Recorded data:
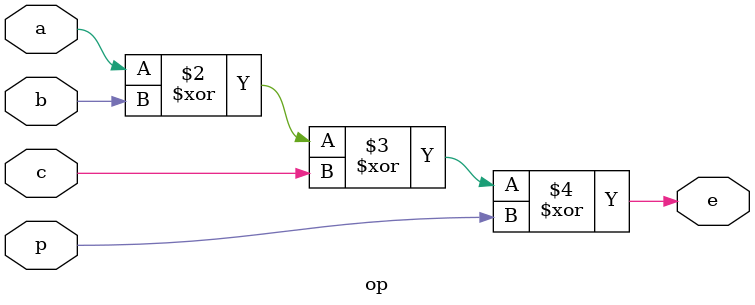
<source format=v>
module op(input a,b,c,p,output e);
  always @(a or b or c or p);
  assign e=(a^b^c^p);
endmodule

</source>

# Task
Set down, exactly and only, the lines running from the one holding "module op(input a,b,c,p,output e);" through the end of the records above, both ends included.

# Response for this exercise
module op(input a,b,c,p,output e);
  always @(a or b or c or p);
  assign e=(a^b^c^p);
endmodule

</source>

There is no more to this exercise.